The crew had made their stand here. He could read it in how the bodies were positioned — not scattered, but concentrated toward the door, facing it. Weapons in hand or near hand. They had not run. They had stood in the narrowest point they could find and they had held it for as long as they could hold it, which had not been long enough, and they had known it wouldn't be long enough, and they had stood there anyway.
He crossed the carriage in silence.
"Ahem." The sound was barely a sound. "Is someone — is someone there?"
In the corner farthest from the door, propped against the wall with a kind of determined stillness, was a man whose lower body was no longer connected to his upper body. The line of separation was clean in the wrong way. He had lived past it by the force of something that had no medical explanation.
Rengoku knelt beside him.
There was nothing to be done for the wound. Both of them knew it without it needing to be said.
"Don't—" the man started, then coughed. "Don't worry about me. The monsters. All of them — the next stop is Arabasta. We can't—" He stopped. Tried again. "Water 7 built this line for people to use. If we let it become this — if we carry this to the next island—" His voice was fading, but his expression wasn't. "That would be a sin. We can't afford that. Nobody from Water 7 could afford that."

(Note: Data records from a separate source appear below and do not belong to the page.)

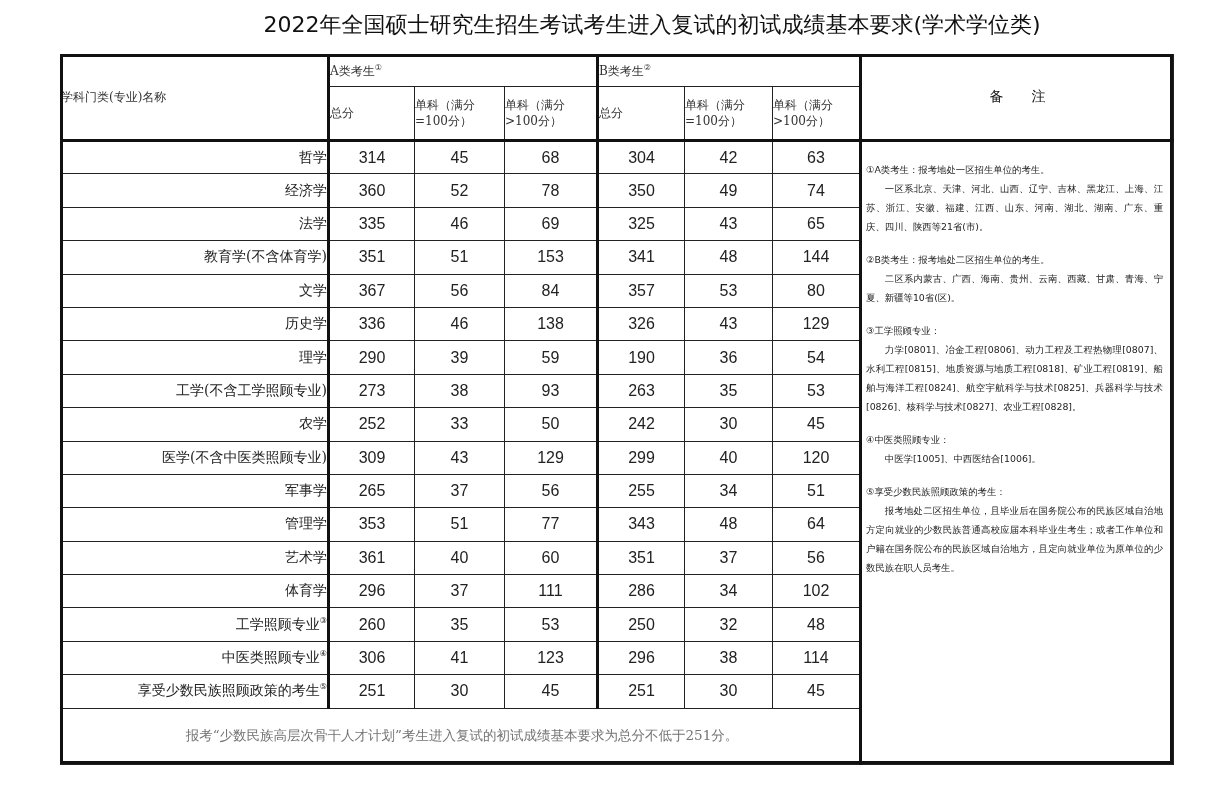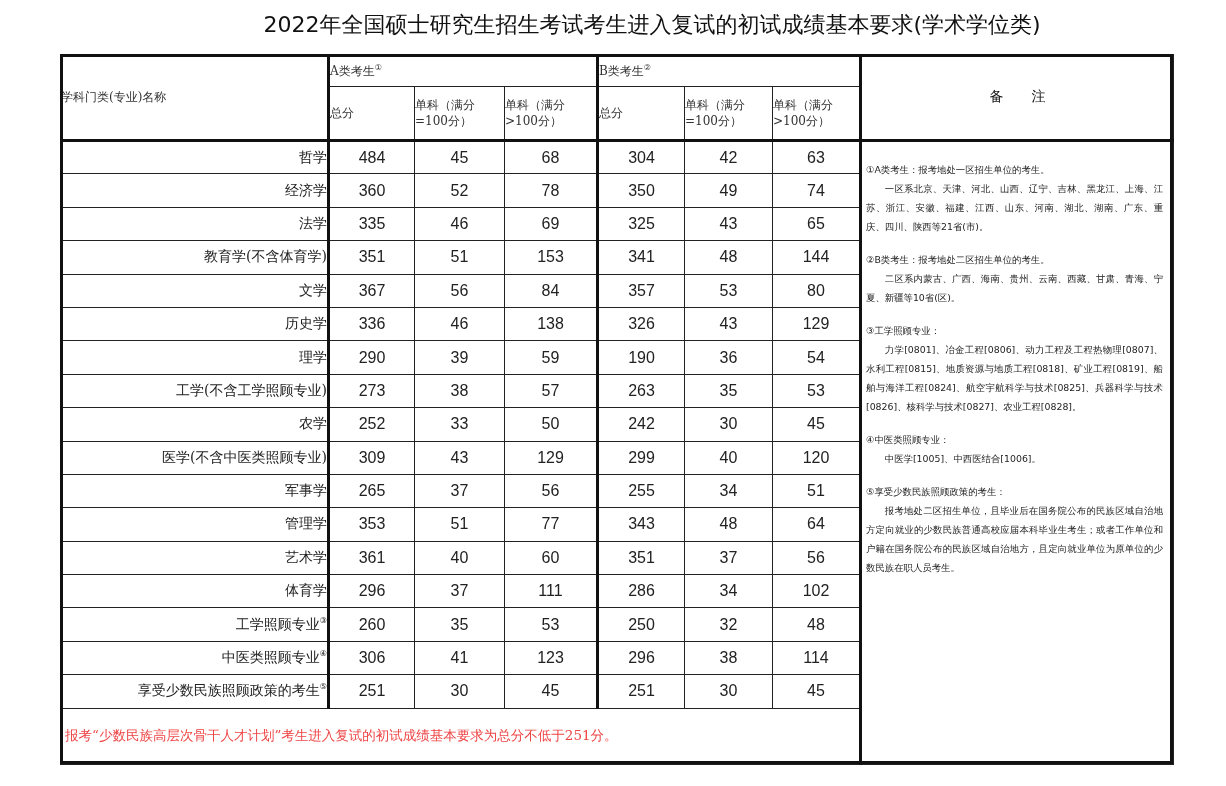--- a/index.html
+++ b/index.html
@@ -10,21 +10,21 @@
     table.grid td, table.grid th { border: 1.5px solid #222; padding: 0; font-weight: normal; box-sizing: border-box; }
     .hdr { font-family: "DejaVu Serif", serif; font-size: 12px; color: #333; line-height: 16px; }
     .hdr-group { height: 32px; }
     .hdr-sub { height: 54px; }
     .sup { font-size: 8px; vertical-align: super; line-height: 0; }
     .name { font-family: "DejaVu Serif", serif; font-size: 14px; color: #222; text-align: right; padding-left: 4px !important; white-space: nowrap; }
     .num { font-family: "Liberation Sans", sans-serif; font-size: 16px; color: #222; text-align: center; }
     tr.row td { height: 33.4px; }
     .thick-r { border-right: 3px solid #111 !important; }
     .thick-b { border-bottom: 3px solid #111 !important; }
-    .footer-cell { font-family: "DejaVu Serif", serif; font-size: 13.5px; color: #ef4444; text-align: left; padding-left: 4px !important; height: 56px; }
+    .footer-cell { font-family: "DejaVu Serif", serif; font-size: 13.5px; color: #737373; text-align: center; padding-left: 4px !important; height: 56px; }
     .remarks-head { font-family: "DejaVu Serif", serif; font-size: 14px; font-weight: bold; text-align: center; letter-spacing: 28px; padding-left: 28px !important; }
     .remarks { vertical-align: top; padding: 18px 6px 0 4px !important; font-family: "DejaVu Sans", sans-serif; font-size: 9.4px; line-height: 19px; color: #222; text-align: justify; }
     .remarks p { margin: 0 4px 14px 0; }
     .remarks .indent { text-indent: 2em; display: block; }
   </style>
 </head>
 <body>
 
 <div class="title">2022年全国硕士研究生招生考试考生进入复试的初试成绩基本要求(学术学位类)</div>
 
@@ -50,21 +50,21 @@
     <td class="hdr thick-b">总分</td>
     <td class="hdr thick-b"><span>单科（满分</span><br><span>=100分）</span></td>
     <td class="hdr thick-b thick-r"><span>单科（满分</span><br><span>&gt;100分）</span></td>
     <td class="hdr thick-b">总分</td>
     <td class="hdr thick-b"><span>单科（满分</span><br><span>=100分）</span></td>
     <td class="hdr thick-b thick-r"><span>单科（满分</span><br><span>&gt;100分）</span></td>
   </tr>
 
   <tr class="row">
     <td class="name thick-r"><span>哲学</span><span class="sup"></span></td>
-    <td class="num">484</td>
+    <td class="num">314</td>
     <td class="num">45</td>
     <td class="num thick-r">68</td>
     <td class="num">304</td>
     <td class="num">42</td>
     <td class="num thick-r">63</td>
     <td rowspan="18" class="remarks">
       <p><span>①A类考生：报考地处一区招生单位的考生。</span><span class="indent">一区系北京、天津、河北、山西、辽宁、吉林、黑龙江、上海、江苏、浙江、安徽、福建、江西、山东、河南、湖北、湖南、广东、重庆、四川、陕西等21省(市)。</span></p>
       <p><span>②B类考生：报考地处二区招生单位的考生。</span><span class="indent">二区系内蒙古、广西、海南、贵州、云南、西藏、甘肃、青海、宁夏、新疆等10省(区)。</span></p>
       <p><span>③工学照顾专业：</span><span class="indent">力学[0801]、冶金工程[0806]、动力工程及工程热物理[0807]、水利工程[0815]、地质资源与地质工程[0818]、矿业工程[0819]、船舶与海洋工程[0824]、航空宇航科学与技术[0825]、兵器科学与技术[0826]、核科学与技术[0827]、农业工程[0828]。</span></p>
       <p><span>④中医类照顾专业：</span><span class="indent">中医学[1005]、中西医结合[1006]。</span></p>
@@ -122,21 +122,21 @@
     <td class="num">39</td>
     <td class="num thick-r">59</td>
     <td class="num">190</td>
     <td class="num">36</td>
     <td class="num thick-r">54</td>
   </tr>
   <tr class="row">
     <td class="name thick-r"><span>工学(不含工学照顾专业)</span><span class="sup"></span></td>
     <td class="num">273</td>
     <td class="num">38</td>
-    <td class="num thick-r">57</td>
+    <td class="num thick-r">93</td>
     <td class="num">263</td>
     <td class="num">35</td>
     <td class="num thick-r">53</td>
   </tr>
   <tr class="row">
     <td class="name thick-r"><span>农学</span><span class="sup"></span></td>
     <td class="num">252</td>
     <td class="num">33</td>
     <td class="num thick-r">50</td>
     <td class="num">242</td>

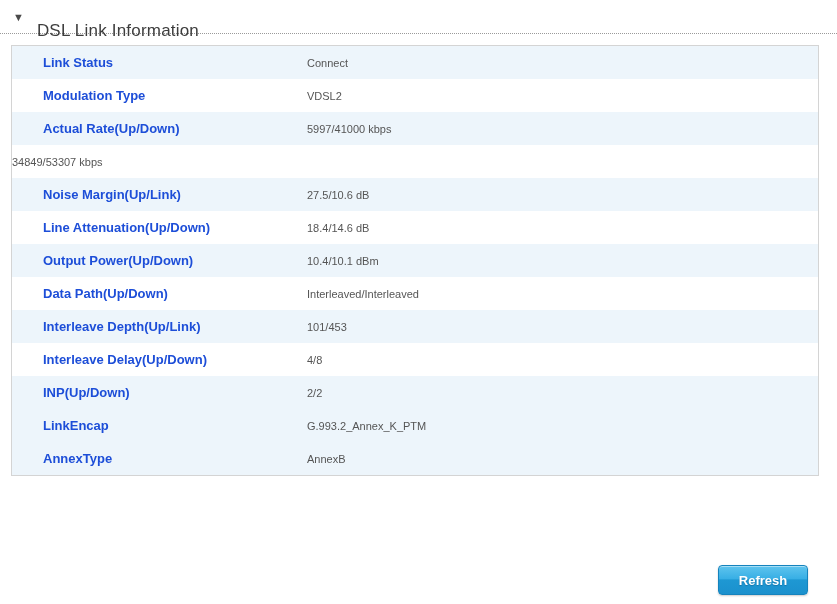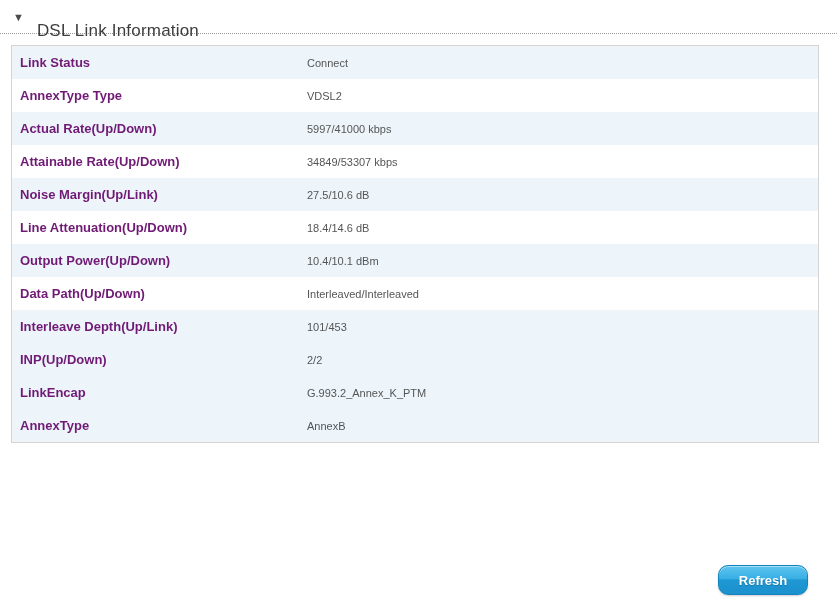--- a/index.html
+++ b/index.html
@@ -48,38 +48,38 @@
     height: 33px;
     display: flex;
     align-items: center;
     background: #ffffff;
   }
   .info-row.alt {
     background: #edf5fb;
   }
   .info-label {
     width: 295px;
-    padding-left: 8px;
+    padding-left: 31px;
     font-size: 13px;
     font-weight: bold;
-    color: #701a75;
+    color: #1d4ed8;
     flex-shrink: 0;
   }
   .info-value {
     font-size: 11px;
     color: #555555;
   }
   .refresh-button {
     position: absolute;
     right: 29px;
     top: 565px;
     width: 90px;
     height: 30px;
     border: 1px solid #1583bd;
-    border-radius: 10px;
+    border-radius: 4px;
     background: linear-gradient(to bottom, #5ec4ee 0%, #38afe5 45%, #1e98d3 50%, #1b91cd 100%);
     box-shadow: inset 0 1px 0 rgba(255,255,255,0.45), 0 1px 2px rgba(0,0,0,0.2);
     color: #ffffff;
     font-family: "Liberation Sans", sans-serif;
     font-size: 13px;
     font-weight: bold;
     text-shadow: 0 1px 1px rgba(0,60,100,0.35);
     cursor: pointer;
   }
 </style>
@@ -93,31 +93,30 @@
 
 <hr class="dotted-divider">
 
 <div class="info-table">
   <div class="info-row alt">
     <span class="info-label">Link Status</span>
     <span class="info-value">Connect</span>
   </div>
 
   <div class="info-row">
-    <span class="info-label">AnnexType Type</span>
+    <span class="info-label">Modulation Type</span>
     <span class="info-value">VDSL2</span>
   </div>
 
   <div class="info-row alt">
     <span class="info-label">Actual Rate(Up/Down)</span>
     <span class="info-value">5997/41000 kbps</span>
   </div>
 
   <div class="info-row">
-    <span class="info-label">Attainable Rate(Up/Down)</span>
     <span class="info-value">34849/53307 kbps</span>
   </div>
 
   <div class="info-row alt">
     <span class="info-label">Noise Margin(Up/Link)</span>
     <span class="info-value">27.5/10.6 dB</span>
   </div>
 
   <div class="info-row">
     <span class="info-label">Line Attenuation(Up/Down)</span>
@@ -132,20 +131,24 @@
   <div class="info-row">
     <span class="info-label">Data Path(Up/Down)</span>
     <span class="info-value">Interleaved/Interleaved</span>
   </div>
 
   <div class="info-row alt">
     <span class="info-label">Interleave Depth(Up/Link)</span>
     <span class="info-value">101/453</span>
   </div>
 
+  <div class="info-row">
+    <span class="info-label">Interleave Delay(Up/Down)</span>
+    <span class="info-value">4/8</span>
+  </div>
 
   <div class="info-row alt">
     <span class="info-label">INP(Up/Down)</span>
     <span class="info-value">2/2</span>
   </div>
 
 
   <div class="info-row alt">
     <span class="info-label">LinkEncap</span>
     <span class="info-value">G.993.2_Annex_K_PTM</span>

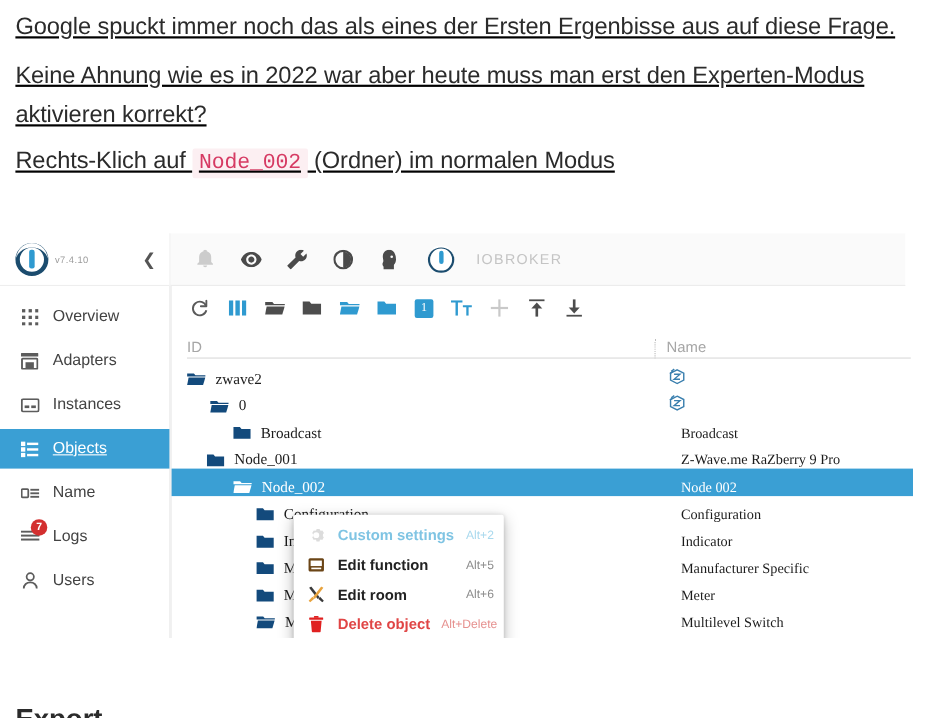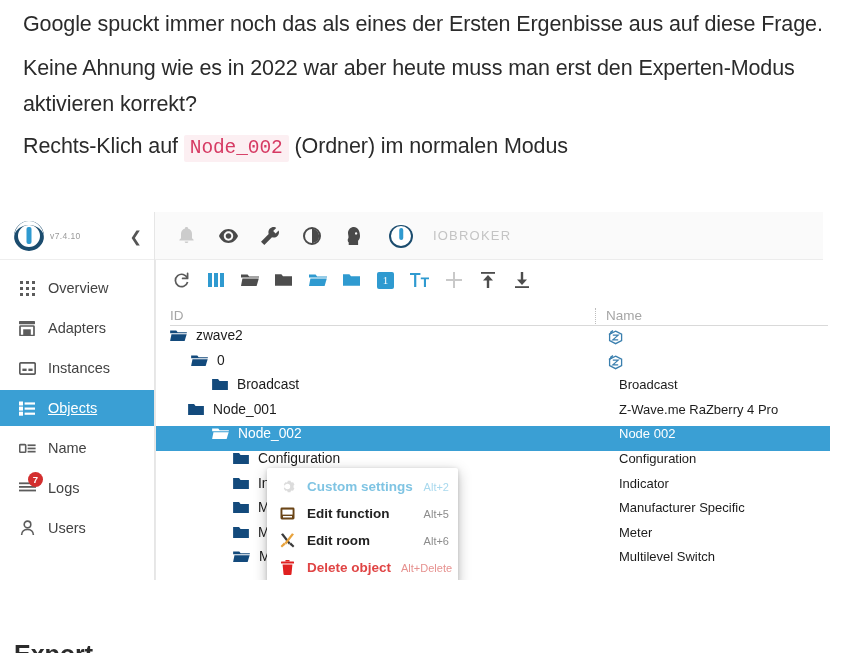--- a/index.html
+++ b/index.html
@@ -6,21 +6,21 @@
   html, body {
     margin: 0; padding: 0;
     width: 842px; height: 653px;
     background: #ffffff;
     font-family: "Liberation Sans", sans-serif;
     overflow: hidden;
   }
   #page { position: relative; width: 842px; height: 653px; background:#fff; }
 
   
-  .prose { padding: 6px 14px 0 23px; }
+  .prose { padding: 6px 14px 0 14px; text-decoration: underline; }
   .para {
     font-size: 21.5px;
     line-height: 36px;
     color: #2b2b2b;
     letter-spacing: -0.1px;
     margin: 0 0 6px 0;
   }
   .para.p2 { margin-top: 8px; }
   .para.p3 { margin-top: 0; margin-bottom: 0; }
   code.inline {
@@ -199,21 +199,21 @@
   .hdr-rule {
     position: absolute; left: 0; right: 0; bottom: 0;
     height: 1px; background: #d9d9d9;
   }
 
   
   .rows { position: relative; margin-top: 2px; }
   .row {
     position: relative;
     height: 24.6px;
-    display: flex; align-items: flex-start;
+    display: flex; align-items: flex-end; font-family: Liberation Serif, serif;
   }
   .row.sel { background: #3a9fd4; }
   .row .cell-id {
     display: flex; align-items: center;
     width: 439px; flex: 0 0 439px;
     padding-left: 14px;
     font-size: 13.8px; color: #1c1c1c;
     overflow: hidden; white-space: nowrap;
   }
   .row.sel .cell-id { color: #ffffff; }
@@ -539,21 +539,21 @@
           </div>
           <div class="row">
             <div class="cell-id" style="padding-left: 32px;">
               <span class="fold">
                 <svg width="16" height="13" viewBox="0 0 17 14" fill="#134a7c">
                   <path d="M0 1.2h6.4l1.6 2H17v9.6H0z"></path>
                 </svg>
               </span>
               <span>Node_001</span>
             </div>
-            <div class="cell-name">Z-Wave.me RaZberry 4 Pro</div>
+            <div class="cell-name">Z-Wave.me RaZberry 9 Pro</div>
           </div>
           <div class="row sel">
             <div class="cell-id" style="padding-left: 56px;">
               <span class="fold">
                 <svg width="17" height="13" viewBox="0 0 18 14" fill="#ffffff">
                   <path d="M0 1.6h6.6l1.5 1.8H18v1.2H0z"></path>
                   <path d="M1.4 5.6h16.4L15.6 13H0z"></path>
                 </svg>
               </span>
               <span>Node_002</span>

He stopped talking. His eyes were still open.
Rengoku reached out and gently closed them.
He stayed kneeling for a moment with the weight of what had been entrusted to him settling into his hands and his blade and the space behind his ribs. Then he stood.
"Rest in peace," he said quietly. "I will protect everyone. That is my justice."
The survivors had gathered behind him without being asked to. Dozens of them, silent, watching him stand up from beside the dead crew member and face the door to the control room. The bloodstains on that door were older than the others — this had been where the crew made their last attempt.
Rengoku Kyojuro raised his sword.
He did not know what was waiting on the other side of that door. He pushed it open anyway.